Retentierecht en pandrecht Voorbeeldclausules

Retentierecht en pandrecht. 28.1 Het opslagbedrijf heeft jegens een ieder, die daarvan afgifte verlangt een pandrecht en een retentierecht op alle zaken, documenten en gelden die het opslagbedrijf uit welke hoofde en met welke bestemming ook onder zich heeft of zal krijgen, voor alle vorderingen die hij ten laste van de opdrachtgever en/of eigenaar heeft of mocht krijgen. 28.2 Het opslagbedrijf kan de hem in lid 1 toegekende rechten eveneens uitoefenen voor hetgeen hem door de opdrachtgever nog verschuldigd is in verband met voorgaande opdrachten. 28.3 Het opslagbedrijf zal een ieder die ten behoeve van de opdrachtgever zaken aan het opslagbedrijf toevertrouwt voor het verrichten van werkzaamheden beschouwen als door de opdrachtgever gevolmachtigd tot het vestigen van een retentie- en pandrecht op deze zaken. 28.4 Bij niet voldoening van de vordering geschiedt de verkoop van het onderpand op de bij de wet bepaalde wijze of -indien daaromtrent overeenstemming bestaat- onderhands.

= = =

## [Schriftelijke opdracht 1]
Schrijf uit de vermeldingen alles over, van de regel met "genus: Hedera" tot en met de regel met "locality: Linan Shi, Hangzhou, Lingyingshi".
De leestekst en de vermeldingen staan volledig los van elkaar.

## [Aangeleverde vermeldingen]
= = =

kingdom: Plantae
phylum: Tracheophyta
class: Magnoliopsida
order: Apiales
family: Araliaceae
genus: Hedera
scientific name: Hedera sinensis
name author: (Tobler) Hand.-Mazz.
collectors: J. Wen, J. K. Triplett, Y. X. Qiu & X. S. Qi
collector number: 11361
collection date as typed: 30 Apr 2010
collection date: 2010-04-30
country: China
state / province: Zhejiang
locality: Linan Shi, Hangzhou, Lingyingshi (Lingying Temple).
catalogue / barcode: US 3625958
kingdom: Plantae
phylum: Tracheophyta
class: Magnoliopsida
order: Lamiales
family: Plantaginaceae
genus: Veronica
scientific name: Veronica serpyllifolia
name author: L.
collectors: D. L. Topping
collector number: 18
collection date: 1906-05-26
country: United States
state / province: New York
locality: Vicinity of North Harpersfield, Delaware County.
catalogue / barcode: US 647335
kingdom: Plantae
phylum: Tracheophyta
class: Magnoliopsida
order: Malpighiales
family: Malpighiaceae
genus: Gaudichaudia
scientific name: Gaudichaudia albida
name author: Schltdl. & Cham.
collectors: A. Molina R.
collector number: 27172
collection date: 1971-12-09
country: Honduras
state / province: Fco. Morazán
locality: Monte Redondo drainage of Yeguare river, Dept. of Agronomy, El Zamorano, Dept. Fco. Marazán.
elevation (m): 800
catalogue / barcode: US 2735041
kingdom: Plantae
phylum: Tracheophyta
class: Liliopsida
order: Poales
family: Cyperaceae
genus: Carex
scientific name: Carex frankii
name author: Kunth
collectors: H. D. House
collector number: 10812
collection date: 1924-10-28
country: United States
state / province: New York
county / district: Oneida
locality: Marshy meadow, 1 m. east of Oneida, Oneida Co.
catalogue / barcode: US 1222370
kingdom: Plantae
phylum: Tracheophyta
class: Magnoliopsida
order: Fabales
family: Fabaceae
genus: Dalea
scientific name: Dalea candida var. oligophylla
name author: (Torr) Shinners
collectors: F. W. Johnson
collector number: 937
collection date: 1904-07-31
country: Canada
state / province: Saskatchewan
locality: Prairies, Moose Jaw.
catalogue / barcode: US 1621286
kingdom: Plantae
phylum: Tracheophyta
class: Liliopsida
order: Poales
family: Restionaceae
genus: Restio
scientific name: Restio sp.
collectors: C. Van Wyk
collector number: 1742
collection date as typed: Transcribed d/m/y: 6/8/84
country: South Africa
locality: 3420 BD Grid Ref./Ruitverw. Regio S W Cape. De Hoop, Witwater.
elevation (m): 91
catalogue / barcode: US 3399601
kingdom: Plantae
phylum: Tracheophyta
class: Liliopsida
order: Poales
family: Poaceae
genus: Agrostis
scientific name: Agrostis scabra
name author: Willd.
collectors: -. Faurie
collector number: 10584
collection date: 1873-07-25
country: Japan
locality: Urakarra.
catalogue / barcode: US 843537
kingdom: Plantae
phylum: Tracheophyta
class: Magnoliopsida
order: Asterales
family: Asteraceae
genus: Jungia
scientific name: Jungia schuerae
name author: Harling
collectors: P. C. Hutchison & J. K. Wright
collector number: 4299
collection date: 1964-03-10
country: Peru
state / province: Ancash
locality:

= = =

## [Schriftelijke opdracht 2]
Op welke wijze wordt volgens de leestekst het onderpand verkocht als de vordering niet wordt voldaan?

## [Schriftelijk antwoord 1]
genus: Hedera
scientific name: Hedera sinensis
name author: (Tobler) Hand.-Mazz.
collectors: J. Wen, J. K. Triplett, Y. X. Qiu & X. S. Qi
collector number: 11361
collection date as typed: 30 Apr 2010
collection date: 2010-04-30
country: China
state / province: Zhejiang
locality: Linan Shi, Hangzhou, Lingyingshi (Lingying Temple).

## [Schriftelijk antwoord 2]
Op de bij de wet bepaalde wijze, of onderhands als daarover overeenstemming bestaat.